*Quoted passage*
--- start ---

Point is, a stinger happens after the story has already concluded. It’s something that could be removed completely while leaving the core story the same, but once added in at the end, gives it extra meaning.

Now, you’ll note something about that last sentence. The stinger gives the story extra meaning. This is the mark of a good stinger. After all, there are plenty of stingers out there that are just dropped hints at “Oh no, here’s a big bad!” And to be frank, most of those can work. But the best stingers, the good ones? They’re ones that build off of what the story offered as a whole and add meaning to it. They reference elements of the story that readers thought or assumed the understood, or maybe even had dismissed as irrelevant, and reveal a  whole subtext beneath them.

For instance, let’s look at Rise‘s stinger. Rise is all about a team of highly skilled individuals tracking down what basically amounts to a case of industrial espionage and a hostile corporate takeover. And all through the story, elements are presented, given, and explored to follow the story to its end. However, it’s during the stinger that a few lingering questions are answered, and the real mastermind behind the entire operation is revealed: The individual that reader’s and the primary characters had been led to believe (on this individuals word, no less) was the actual originator of the ploy, and they’ve got plans. Lots of them.

Now, while the core story of Rise still resolved itself, suddenly some of the background elements took on all new meaning, and the bits of the plot come together in all new ways. A good stinger can be a bit like a pair of colored glasses with one those old children’s activity books: the reader puts them on and suddenly sees a pattern they’d not seen there before … but had been there all along, just visible beneath the surface.

A good stinger is made up of these elements. And this is where so many modern attempts to use a stinger go wrong: They want to use the stinger as a last-second sequel hook. But that’s not what it is. If you want to write a good stinger, you’re going to plan it from the beginning, lay the foundations of that final, sudden sting from as early as possible. Not only does this add real weight to the eventual sting, but it also turns it into a reward of sorts for the truly dedicated fans among your audience. An average reader will enjoy a stinger, think to themselves “Hey, that makes sense,” and continue on, while a dedicated fan will find the stinger and then look at all the points the stinger is relevant to the story, eventually unfolding to themselves a larger narrative (and in turn becoming a little more buried in your work).

--- end ---

*Brief A*
Quote the passage on stingers word for word, starting at "Point is, a" and ending at "subtext beneath them.".

*Exercise materials*

--- start ---

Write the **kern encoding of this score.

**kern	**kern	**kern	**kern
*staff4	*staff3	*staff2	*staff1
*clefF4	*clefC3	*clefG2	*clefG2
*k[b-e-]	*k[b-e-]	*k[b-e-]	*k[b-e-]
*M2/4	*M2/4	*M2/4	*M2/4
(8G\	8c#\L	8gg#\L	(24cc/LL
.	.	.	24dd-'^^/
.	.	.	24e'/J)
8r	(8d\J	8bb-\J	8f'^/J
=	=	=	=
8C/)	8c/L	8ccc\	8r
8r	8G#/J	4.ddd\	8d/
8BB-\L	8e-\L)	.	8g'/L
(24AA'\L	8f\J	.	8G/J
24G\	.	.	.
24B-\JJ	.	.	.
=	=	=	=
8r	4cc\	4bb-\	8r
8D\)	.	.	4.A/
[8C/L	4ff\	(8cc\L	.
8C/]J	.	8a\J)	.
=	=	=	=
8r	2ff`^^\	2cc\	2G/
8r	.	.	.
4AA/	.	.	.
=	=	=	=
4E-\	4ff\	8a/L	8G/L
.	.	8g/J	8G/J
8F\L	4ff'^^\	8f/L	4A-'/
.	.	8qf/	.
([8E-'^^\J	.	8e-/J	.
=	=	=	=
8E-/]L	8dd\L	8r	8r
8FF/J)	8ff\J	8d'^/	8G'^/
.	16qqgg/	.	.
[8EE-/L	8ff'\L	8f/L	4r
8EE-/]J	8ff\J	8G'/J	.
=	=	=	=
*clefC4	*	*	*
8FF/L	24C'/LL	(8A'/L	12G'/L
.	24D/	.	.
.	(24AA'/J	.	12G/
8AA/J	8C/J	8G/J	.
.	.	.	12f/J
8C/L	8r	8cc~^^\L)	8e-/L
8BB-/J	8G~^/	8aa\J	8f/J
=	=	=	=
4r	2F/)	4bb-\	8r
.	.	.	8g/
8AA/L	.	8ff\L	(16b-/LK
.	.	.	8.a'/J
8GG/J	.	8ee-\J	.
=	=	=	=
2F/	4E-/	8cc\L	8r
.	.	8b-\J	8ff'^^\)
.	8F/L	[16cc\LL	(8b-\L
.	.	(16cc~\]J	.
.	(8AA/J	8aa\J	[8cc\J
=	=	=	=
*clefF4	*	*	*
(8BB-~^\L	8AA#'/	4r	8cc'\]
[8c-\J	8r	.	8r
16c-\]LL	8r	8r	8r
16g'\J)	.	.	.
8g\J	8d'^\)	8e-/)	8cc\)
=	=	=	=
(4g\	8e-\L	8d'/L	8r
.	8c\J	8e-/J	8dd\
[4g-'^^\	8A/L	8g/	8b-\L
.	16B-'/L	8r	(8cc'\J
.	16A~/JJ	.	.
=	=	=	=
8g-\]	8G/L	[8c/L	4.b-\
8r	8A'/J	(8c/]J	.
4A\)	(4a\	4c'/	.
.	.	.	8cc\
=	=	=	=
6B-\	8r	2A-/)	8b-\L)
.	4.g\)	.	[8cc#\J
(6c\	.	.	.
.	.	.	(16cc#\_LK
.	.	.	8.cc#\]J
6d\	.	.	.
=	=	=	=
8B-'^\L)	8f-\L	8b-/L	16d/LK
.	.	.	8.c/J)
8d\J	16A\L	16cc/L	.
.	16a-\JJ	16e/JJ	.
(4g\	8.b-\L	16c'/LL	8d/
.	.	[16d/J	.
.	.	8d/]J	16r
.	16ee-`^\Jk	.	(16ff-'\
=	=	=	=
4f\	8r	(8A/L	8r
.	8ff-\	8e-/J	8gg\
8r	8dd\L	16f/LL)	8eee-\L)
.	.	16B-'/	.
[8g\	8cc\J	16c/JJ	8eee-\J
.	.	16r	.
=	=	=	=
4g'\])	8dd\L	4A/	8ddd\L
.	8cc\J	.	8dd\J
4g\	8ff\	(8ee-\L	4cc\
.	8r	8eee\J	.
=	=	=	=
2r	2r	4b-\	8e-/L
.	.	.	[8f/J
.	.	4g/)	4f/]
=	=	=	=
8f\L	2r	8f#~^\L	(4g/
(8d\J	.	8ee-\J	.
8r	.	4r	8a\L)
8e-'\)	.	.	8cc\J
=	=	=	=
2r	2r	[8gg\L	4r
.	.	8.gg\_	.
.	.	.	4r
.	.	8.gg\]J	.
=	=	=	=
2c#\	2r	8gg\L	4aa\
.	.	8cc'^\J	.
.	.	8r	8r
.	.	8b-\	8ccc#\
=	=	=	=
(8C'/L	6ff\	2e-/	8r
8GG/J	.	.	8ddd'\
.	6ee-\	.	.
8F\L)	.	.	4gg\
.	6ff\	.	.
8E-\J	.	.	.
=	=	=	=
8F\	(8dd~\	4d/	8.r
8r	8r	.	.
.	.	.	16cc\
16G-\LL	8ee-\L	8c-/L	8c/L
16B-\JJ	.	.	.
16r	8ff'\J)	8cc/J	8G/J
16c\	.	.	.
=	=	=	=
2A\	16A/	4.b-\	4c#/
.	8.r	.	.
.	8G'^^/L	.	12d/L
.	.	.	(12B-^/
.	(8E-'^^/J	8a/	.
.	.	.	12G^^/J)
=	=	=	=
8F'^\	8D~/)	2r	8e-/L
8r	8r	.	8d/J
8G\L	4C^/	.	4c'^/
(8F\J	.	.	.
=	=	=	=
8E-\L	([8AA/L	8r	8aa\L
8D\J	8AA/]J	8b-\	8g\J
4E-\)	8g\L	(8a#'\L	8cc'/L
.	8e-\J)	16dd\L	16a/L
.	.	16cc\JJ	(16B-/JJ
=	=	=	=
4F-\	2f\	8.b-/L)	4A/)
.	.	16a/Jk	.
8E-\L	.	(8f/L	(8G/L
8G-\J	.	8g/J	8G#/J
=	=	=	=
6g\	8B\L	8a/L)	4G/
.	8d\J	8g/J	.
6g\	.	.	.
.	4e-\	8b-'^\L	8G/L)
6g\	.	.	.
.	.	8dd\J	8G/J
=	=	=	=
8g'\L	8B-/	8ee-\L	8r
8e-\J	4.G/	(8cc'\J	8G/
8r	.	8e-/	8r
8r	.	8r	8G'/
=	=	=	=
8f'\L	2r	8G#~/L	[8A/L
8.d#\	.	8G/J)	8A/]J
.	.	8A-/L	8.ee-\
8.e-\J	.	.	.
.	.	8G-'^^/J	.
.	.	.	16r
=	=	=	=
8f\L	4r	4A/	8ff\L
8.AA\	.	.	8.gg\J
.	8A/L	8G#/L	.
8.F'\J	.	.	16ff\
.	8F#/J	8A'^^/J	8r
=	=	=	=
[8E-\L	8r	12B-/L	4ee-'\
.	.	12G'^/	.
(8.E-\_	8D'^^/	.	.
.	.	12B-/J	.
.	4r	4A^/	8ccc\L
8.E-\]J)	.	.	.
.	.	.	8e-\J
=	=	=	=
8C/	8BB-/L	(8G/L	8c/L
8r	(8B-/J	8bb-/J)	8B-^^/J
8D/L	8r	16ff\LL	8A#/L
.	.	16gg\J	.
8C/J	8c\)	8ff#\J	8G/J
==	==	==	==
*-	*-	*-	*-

--- end ---

*Brief B*
From the listing above, copy every line that contains the string "kern". Case counts.

*Complete output A*
Point is, a stinger happens after the story has already concluded. It’s something that could be removed completely while leaving the core story the same, but once added in at the end, gives it extra meaning.

Now, you’ll note something about that last sentence. The stinger gives the story extra meaning. This is the mark of a good stinger. After all, there are plenty of stingers out there that are just dropped hints at “Oh no, here’s a big bad!” And to be frank, most of those can work. But the best stingers, the good ones? They’re ones that build off of what the story offered as a whole and add meaning to it. They reference elements of the story that readers thought or assumed the understood, or maybe even had dismissed as irrelevant, and reveal a  whole subtext beneath them.

*Complete output B*
Write the **kern encoding of this score.
**kern	**kern	**kern	**kern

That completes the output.